§ What is required:
Arrange every line of the items below as a numbered list, and leave out any blank lines.

──────── Data supplied

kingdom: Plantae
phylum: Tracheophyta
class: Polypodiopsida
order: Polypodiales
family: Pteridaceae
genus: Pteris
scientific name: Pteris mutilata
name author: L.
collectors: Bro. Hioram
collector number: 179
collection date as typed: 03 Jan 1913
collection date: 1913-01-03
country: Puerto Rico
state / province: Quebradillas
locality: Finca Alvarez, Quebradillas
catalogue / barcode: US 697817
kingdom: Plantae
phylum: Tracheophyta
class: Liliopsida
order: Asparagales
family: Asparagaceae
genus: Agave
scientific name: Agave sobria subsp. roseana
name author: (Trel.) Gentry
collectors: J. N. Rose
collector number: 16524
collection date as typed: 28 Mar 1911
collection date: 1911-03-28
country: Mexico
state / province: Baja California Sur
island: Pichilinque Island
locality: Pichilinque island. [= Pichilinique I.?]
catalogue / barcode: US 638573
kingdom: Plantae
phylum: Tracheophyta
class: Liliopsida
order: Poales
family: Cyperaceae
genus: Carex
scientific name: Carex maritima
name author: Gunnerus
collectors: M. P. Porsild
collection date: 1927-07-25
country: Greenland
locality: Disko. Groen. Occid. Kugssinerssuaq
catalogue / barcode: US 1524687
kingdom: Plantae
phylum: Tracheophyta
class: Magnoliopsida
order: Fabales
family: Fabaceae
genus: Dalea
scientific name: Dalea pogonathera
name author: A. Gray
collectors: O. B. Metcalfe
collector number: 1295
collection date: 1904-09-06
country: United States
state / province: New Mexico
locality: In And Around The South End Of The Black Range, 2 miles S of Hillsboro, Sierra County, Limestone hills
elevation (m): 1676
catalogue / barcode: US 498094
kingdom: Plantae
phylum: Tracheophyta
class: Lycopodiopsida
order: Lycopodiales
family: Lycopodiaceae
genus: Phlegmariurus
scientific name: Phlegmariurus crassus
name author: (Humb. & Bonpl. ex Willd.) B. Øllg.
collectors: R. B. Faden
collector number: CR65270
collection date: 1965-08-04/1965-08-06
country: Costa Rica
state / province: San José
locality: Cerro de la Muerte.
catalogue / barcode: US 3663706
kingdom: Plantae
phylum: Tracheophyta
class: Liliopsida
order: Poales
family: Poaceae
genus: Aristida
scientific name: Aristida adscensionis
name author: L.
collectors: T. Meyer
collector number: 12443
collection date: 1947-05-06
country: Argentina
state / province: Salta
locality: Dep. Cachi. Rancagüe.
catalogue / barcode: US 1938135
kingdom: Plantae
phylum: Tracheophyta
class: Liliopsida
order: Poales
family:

────────────────

§ Exercise answer:
1. kingdom: Plantae
2. phylum: Tracheophyta
3. class: Polypodiopsida
4. order: Polypodiales
5. family: Pteridaceae
6. genus: Pteris
7. scientific name: Pteris mutilata
8. name author: L.
9. collectors: Bro. Hioram
10. collector number: 179
11. collection date as typed: 03 Jan 1913
12. collection date: 1913-01-03
13. country: Puerto Rico
14. state / province: Quebradillas
15. locality: Finca Alvarez, Quebradillas
16. catalogue / barcode: US 697817
17. kingdom: Plantae
18. phylum: Tracheophyta
19. class: Liliopsida
20. order: Asparagales
21. family: Asparagaceae
22. genus: Agave
23. scientific name: Agave sobria subsp. roseana
24. name author: (Trel.) Gentry
25. collectors: J. N. Rose
26. collector number: 16524
27. collection date as typed: 28 Mar 1911
28. collection date: 1911-03-28
29. country: Mexico
30. state / province: Baja California Sur
31. island: Pichilinque Island
32. locality: Pichilinque island. [= Pichilinique I.?]
33. catalogue / barcode: US 638573
34. kingdom: Plantae
35. phylum: Tracheophyta
36. class: Liliopsida
37. order: Poales
38. family: Cyperaceae
39. genus: Carex
40. scientific name: Carex maritima
41. name author: Gunnerus
42. collectors: M. P. Porsild
43. collection date: 1927-07-25
44. country: Greenland
45. locality: Disko. Groen. Occid. Kugssinerssuaq
46. catalogue / barcode: US 1524687
47. kingdom: Plantae
48. phylum: Tracheophyta
49. class: Magnoliopsida
50. order: Fabales
51. family: Fabaceae
52. genus: Dalea
53. scientific name: Dalea pogonathera
54. name author: A. Gray
55. collectors: O. B. Metcalfe
56. collector number: 1295
57. collection date: 1904-09-06
58. country: United States
59. state / province: New Mexico
60. locality: In And Around The South End Of The Black Range, 2 miles S of Hillsboro, Sierra County, Limestone hills
61. elevation (m): 1676
62. catalogue / barcode: US 498094
63. kingdom: Plantae
64. phylum: Tracheophyta
65. class: Lycopodiopsida
66. order: Lycopodiales
67. family: Lycopodiaceae
68. genus: Phlegmariurus
69. scientific name: Phlegmariurus crassus
70. name author: (Humb. & Bonpl. ex Willd.) B. Øllg.
71. collectors: R. B. Faden
72. collector number: CR65270
73. collection date: 1965-08-04/1965-08-06
74. country: Costa Rica
75. state / province: San José
76. locality: Cerro de la Muerte.
77. catalogue / barcode: US 3663706
78. kingdom: Plantae
79. phylum: Tracheophyta
80. class: Liliopsida
81. order: Poales
82. family: Poaceae
83. genus: Aristida
84. scientific name: Aristida adscensionis
85. name author: L.
86. collectors: T. Meyer
87. collector number: 12443
88. collection date: 1947-05-06
89. country: Argentina
90. state / province: Salta
91. locality: Dep. Cachi. Rancagüe.
92. catalogue / barcode: US 1938135
93. kingdom: Plantae
94. phylum: Tracheophyta
95. class: Liliopsida
96. order: Poales
97. family:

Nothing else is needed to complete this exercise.